Thursday 12 May 2016

Database Migration and Integration using AWS DMS



Amazon Web Services (AWS) recently released a product called AWS Data Migration Services (DMS) to migrate data between databases.

The experiment

I have used AWS DMS to try a migration from a source MySQL database to a target MySQL database, a homogeneous database migration.

The DMS service lets you use a resource in the middle Replication Instance - an automatically created EC2 instance - plus source and target Endpoints. Then you move data from the source database to the target database. Simple as that. DMS is also capable of doing heterogeneous database migrations like from MySQL to Oracle and even synchronous integrations. In addition AWS DMS also gives you a client tool called AWS Schema Converter tool which helps you convert your source database objects like stored procedures to the target database format. All things a cloud data integration project needs!

In my experiment and POC, I was particularly interested in the ability of the tool to move a simple data model as below, with 1-n relationship between tables t0(parent) and t1(child) like below.

(Pseudo code to quickly create two tables t0, t1 with 1-n relationship to try it. Create the tables both on source and target database)

t0 -> t1 Table DDL (Pseudo code)

CREATE TABLE `t0` (
  `id` int(11) NOT NULL,
  `txt` varchar(100) CHARACTER SET ucs2 DEFAULT NULL,
  PRIMARY KEY (`id`)
) ENGINE=InnoDB DEFAULT CHARSET=utf8;

CREATE TABLE `t1` (
  `id` mediumint(9) NOT NULL AUTO_INCREMENT,
  `t0id` int(9) DEFAULT NULL,
  `txt` char(100) DEFAULT NULL,
  PRIMARY KEY (`id`),
  KEY `t0id` (`t0id`),
  CONSTRAINT `t1_ibfk_1` FOREIGN KEY (`t0id`) REFERENCES `t0` (`id`) ON DELETE CASCADE
) ENGINE=InnoDB DEFAULT CHARSET=utf8;


In this experiment, I didn't want to see just a migration, a copy, of a table from source database to a target database.
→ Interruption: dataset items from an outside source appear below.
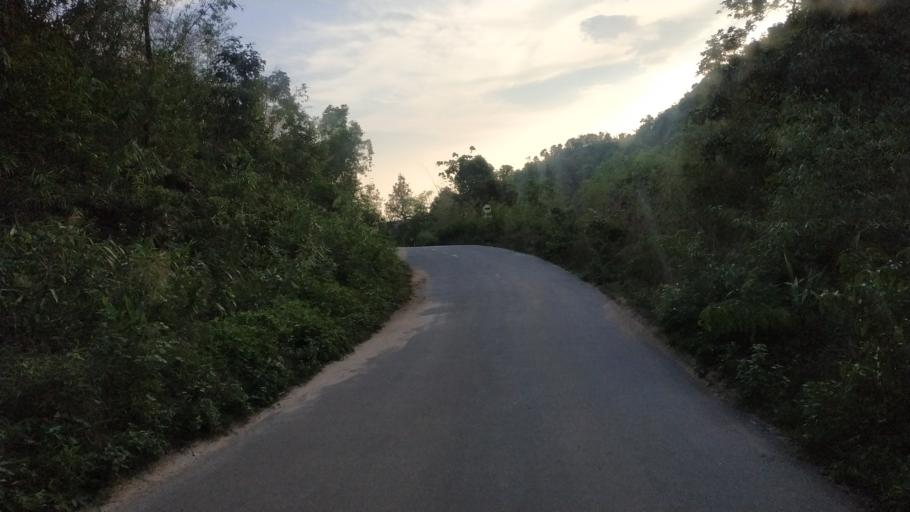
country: MM
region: Mon
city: Kyaikto
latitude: 17.4233
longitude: 97.0756
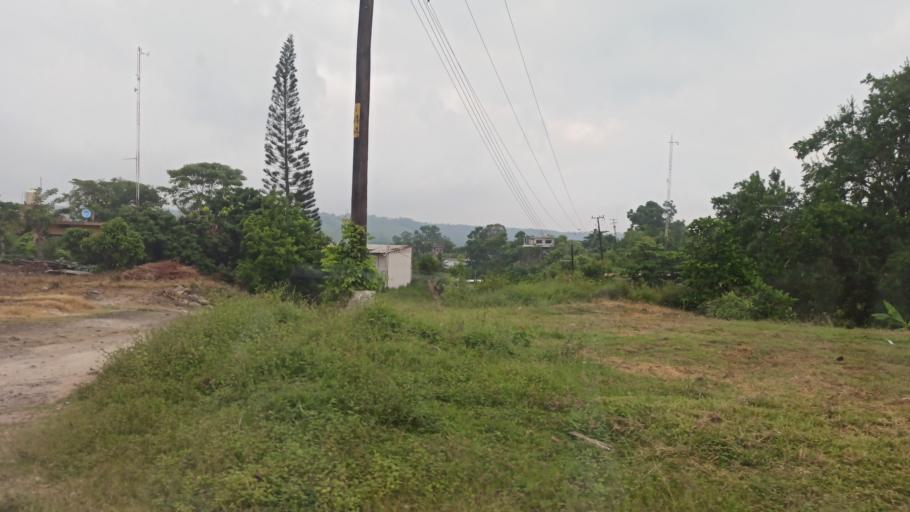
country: MX
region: Puebla
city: San Jose Acateno
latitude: 20.2289
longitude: -97.1235
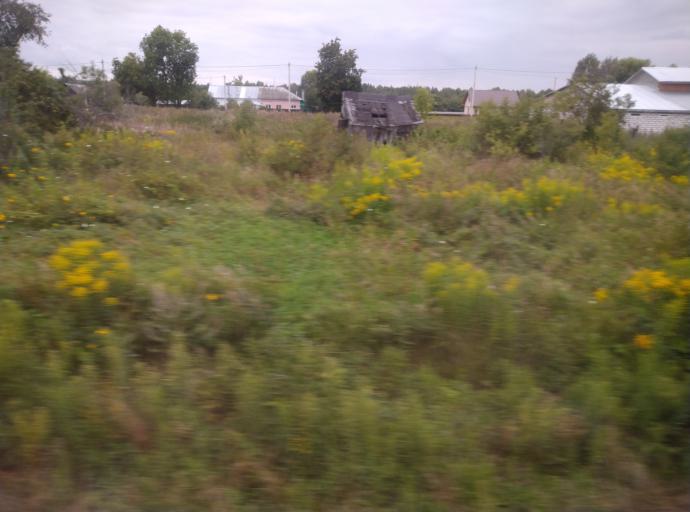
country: RU
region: Kostroma
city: Kosmynino
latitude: 57.5851
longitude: 40.7564
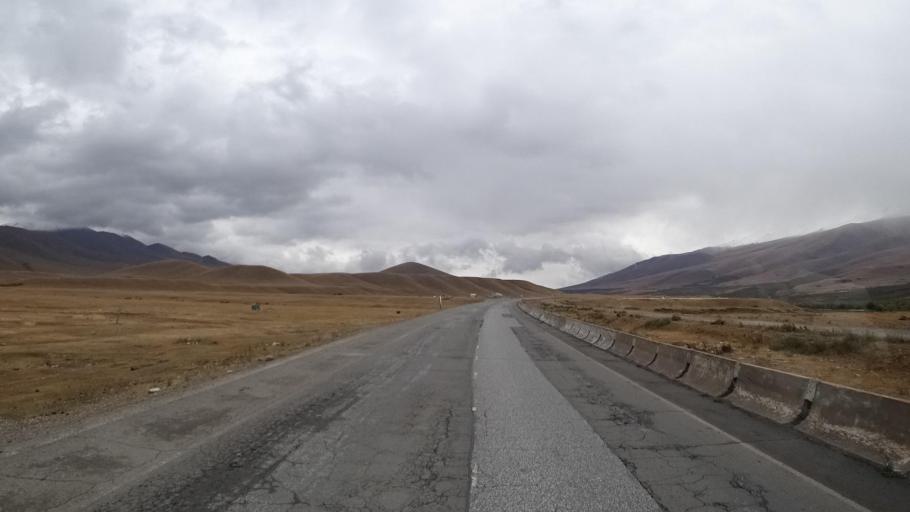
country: KG
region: Jalal-Abad
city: Uch-Terek
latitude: 42.1941
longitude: 73.5266
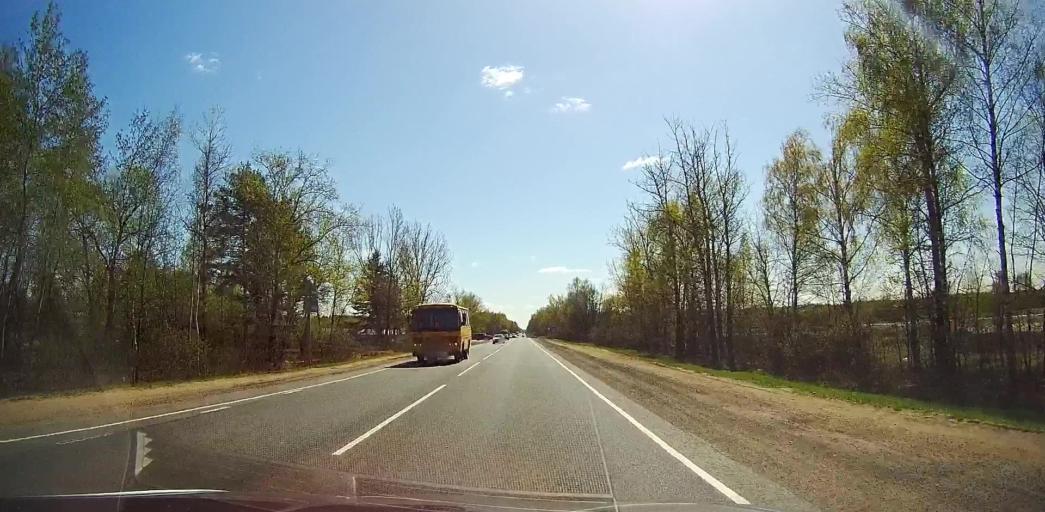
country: RU
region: Moskovskaya
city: Gzhel'
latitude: 55.5731
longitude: 38.3909
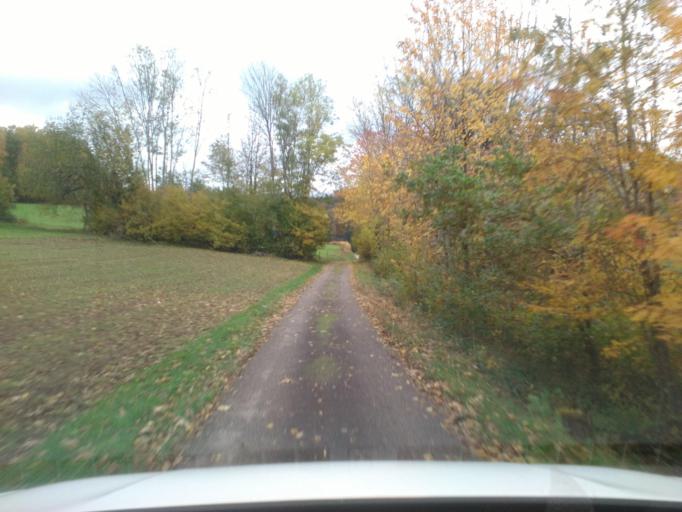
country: FR
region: Lorraine
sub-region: Departement des Vosges
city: Senones
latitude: 48.3386
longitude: 7.0168
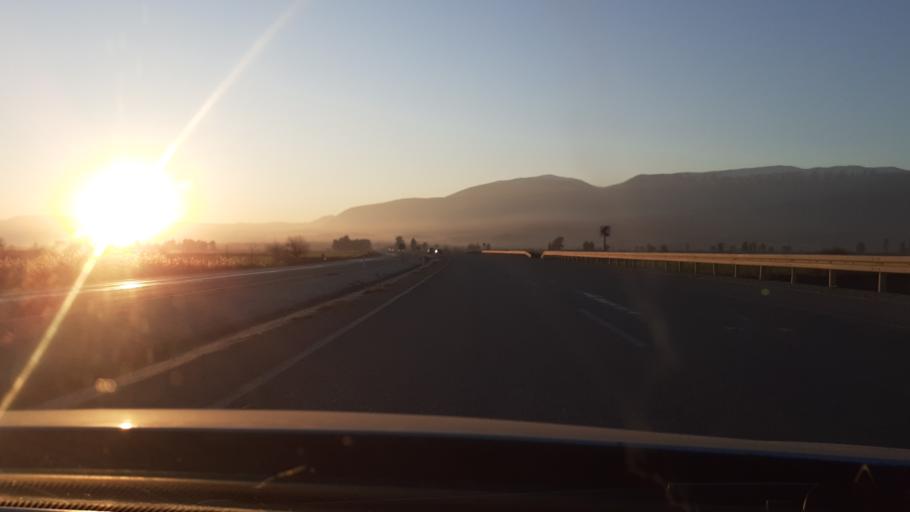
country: TR
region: Hatay
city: Kirikhan
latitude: 36.5069
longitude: 36.4312
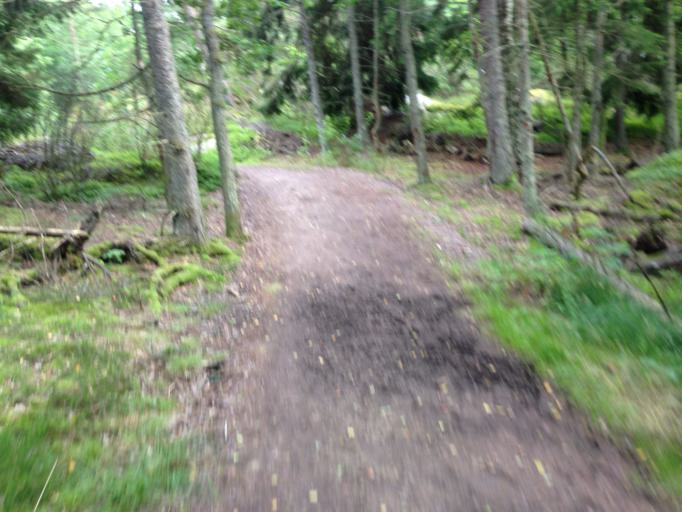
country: SE
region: Vaestra Goetaland
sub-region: Kungalvs Kommun
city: Kungalv
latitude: 57.8151
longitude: 11.8883
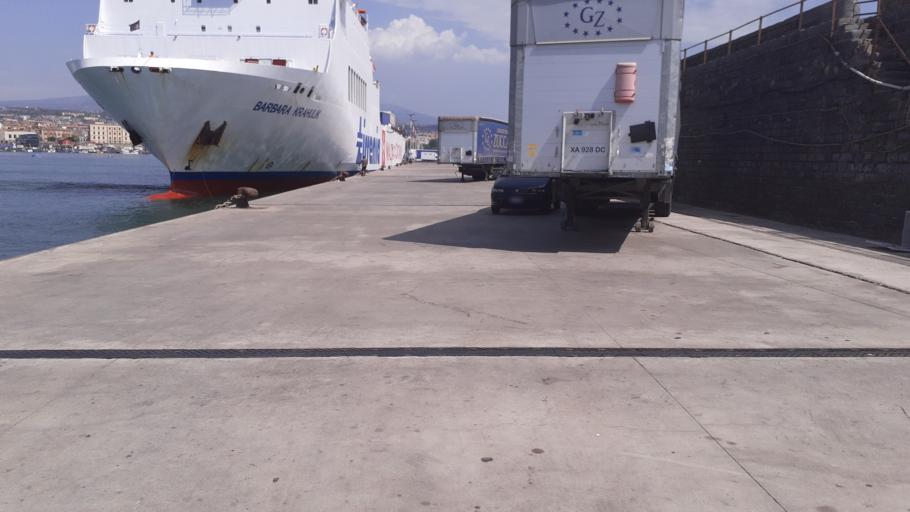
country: IT
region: Sicily
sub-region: Catania
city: Catania
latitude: 37.4953
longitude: 15.0994
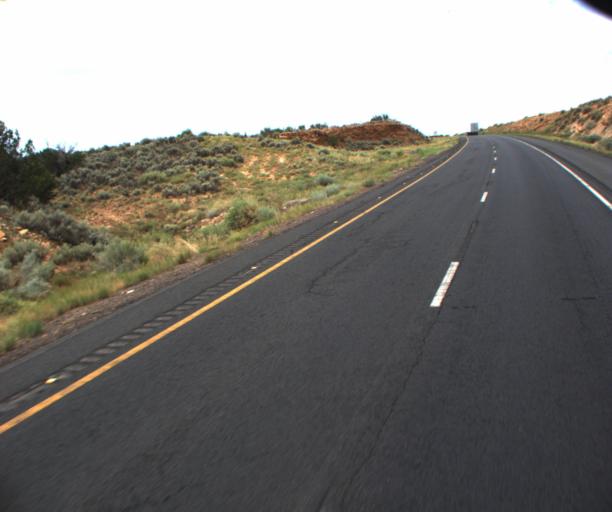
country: US
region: Arizona
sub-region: Apache County
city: Houck
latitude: 35.2756
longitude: -109.2614
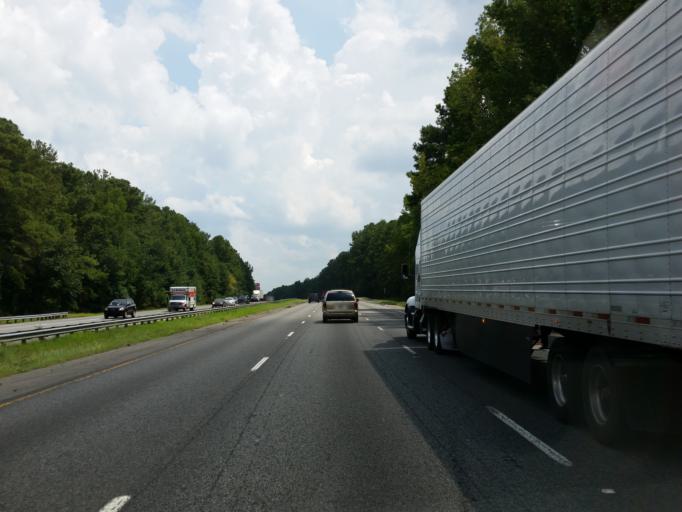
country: US
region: Georgia
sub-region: Henry County
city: Locust Grove
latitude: 33.2343
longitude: -84.0805
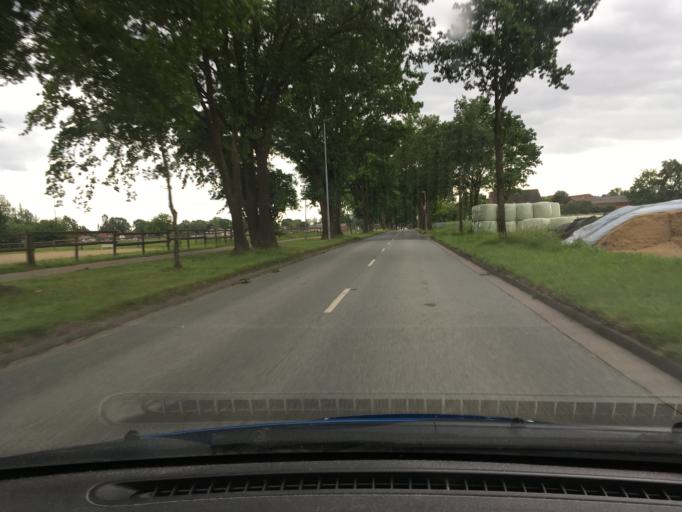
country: DE
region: Lower Saxony
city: Sittensen
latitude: 53.2870
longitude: 9.4999
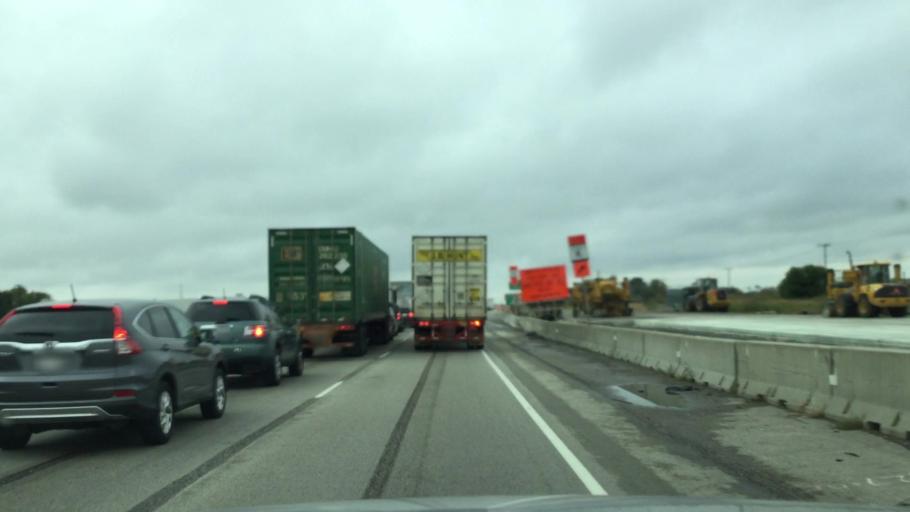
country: US
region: Wisconsin
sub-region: Racine County
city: Franksville
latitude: 42.7159
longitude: -87.9539
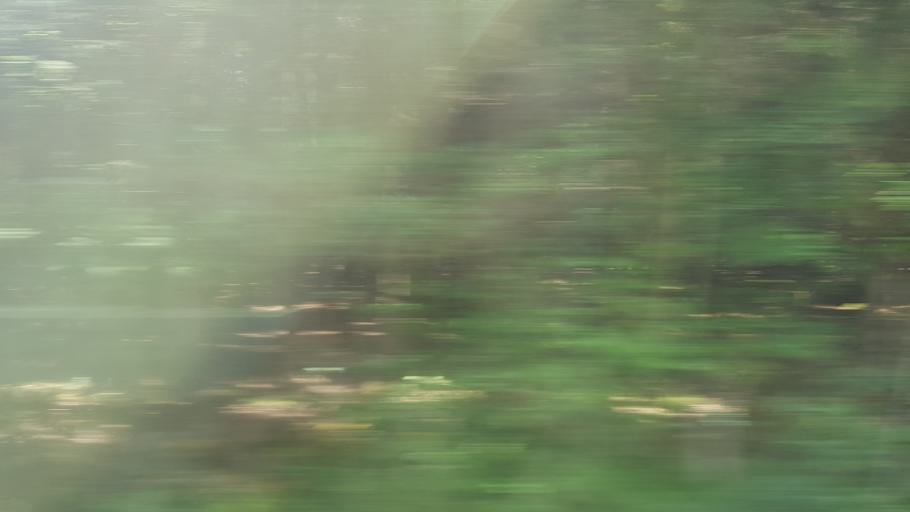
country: SE
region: Vaestra Goetaland
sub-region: Kungalvs Kommun
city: Kode
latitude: 57.9689
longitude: 11.8363
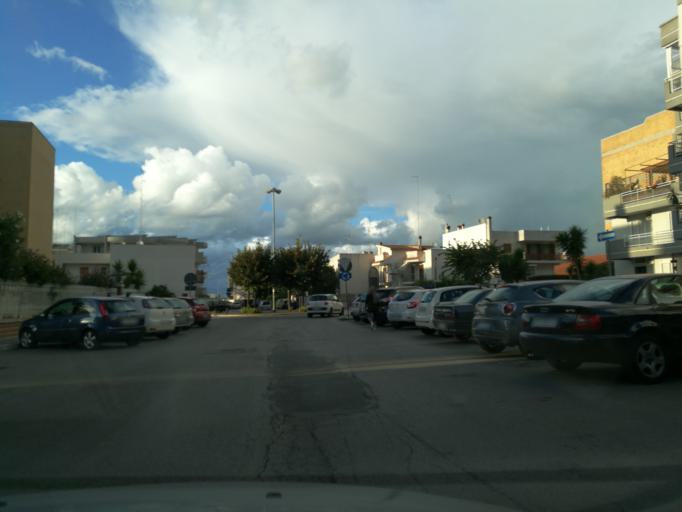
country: IT
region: Apulia
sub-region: Provincia di Bari
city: Valenzano
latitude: 41.0470
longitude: 16.8857
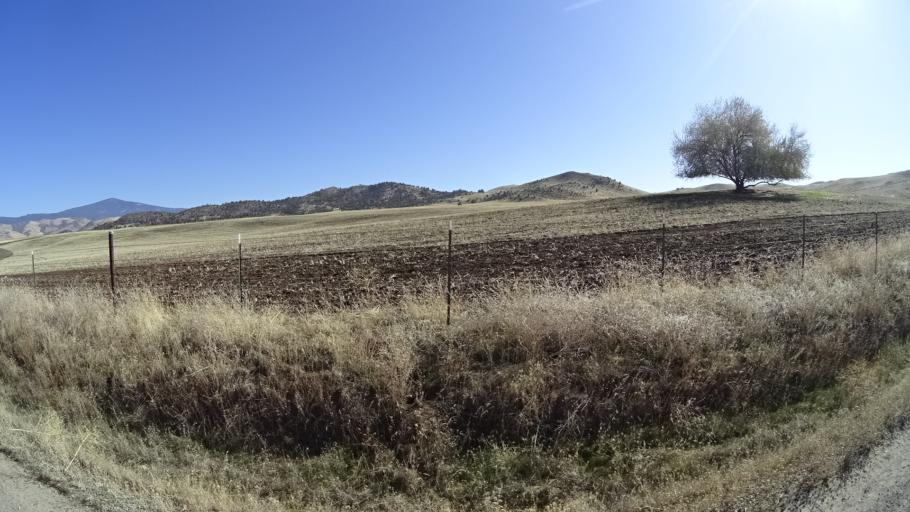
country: US
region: California
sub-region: Siskiyou County
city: Montague
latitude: 41.7971
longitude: -122.4164
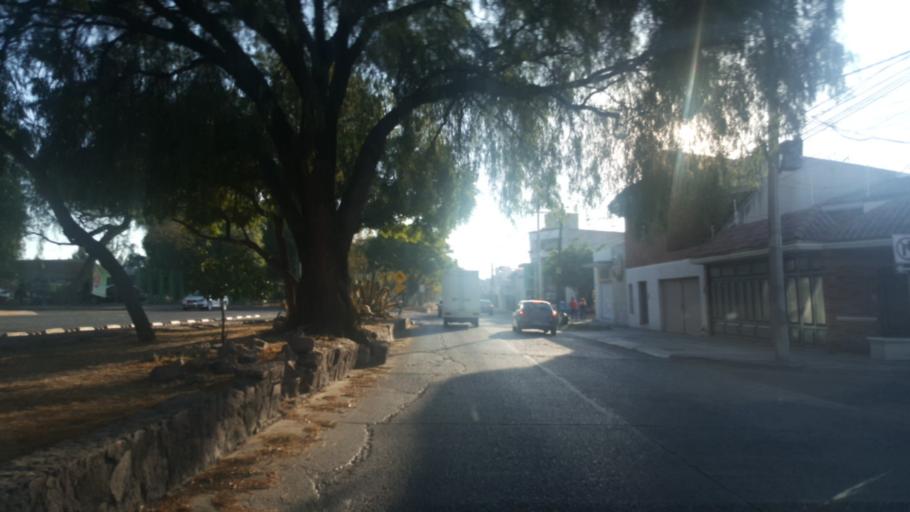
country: MX
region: Guanajuato
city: Leon
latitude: 21.1102
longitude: -101.6355
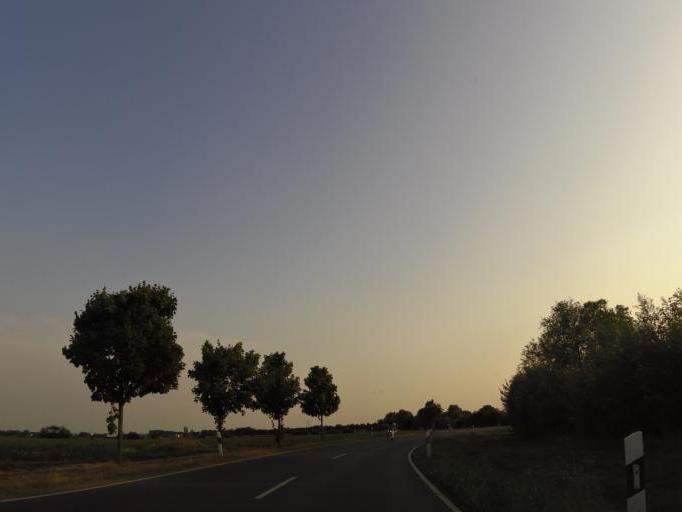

I was interested more to see how easy is to migrate a data model - with Primary Key and Foreign Key relationship in place -  from the source database to the target database with zero downtime and using their CDC (Changed data Capture) or Ongoing-Replication migration option and capabilities of AWS DMS. That is, zero downtime database migration.

Here are the results of the experiment.

AWS DMS is ubiquitous, you can quickly set-up an agent (Replication Instance) and define source & target endpoints and start mapping your tables to be migrated from source database to target database with the tool. All conveniently using the AWS console.

Once you setup your replication instance and endpoints, create a Migration Task (say Alpha) and do an initial full migration (load) from the source database to the target database. Do this with the foreign keys (FKs) disabled on the target. This is a recommendation in the AWS DMS Guide in order to dump the data super fast as it does it with parallel threads, at least this is the recommendations for MySQL targets.

Then you can create a second Migration Task (say Beta) using a different endpoint, but this time with the foreign keys enabled on the target. You can do this even before your full load with Alpha to avoid waiting times. Configure Beta interface/task to run forever and let it integrate and sync the delta which occurred during the initial load. You can even start the Beta interface from a cut-off timestamp point. It uses source MySQL database's binlogs to propagate the changes. If you don't create beta interface, that is to use a different endpoint for the target with the parameter which enables the FKs, the DELETE SQL statements on the source which occur during the migration will not propagate to the target correctly and the CASCADEs to the child tables will not work on the target. CASCADE is a property of the Foreign Key.

To reconcile, to find out if you have migrated everything, I had to count the rows in each table on source and the target databases to monitor and see if it all worked. To do that I used Pentaho Spoon CE to quickly create a job to count the rows on both source and target database and validate migration/integration interfaces.

Overall, I found AWS DMS very easy to use, it quickly helps you wire an integration interface in the Cloud and start pumping and syncing data between sources and targets databases be it on Premise or Cloud. A kind of Middleware setup in AWS style, in the Cloud. No more middleware tools for data migration, AWS now has it's own.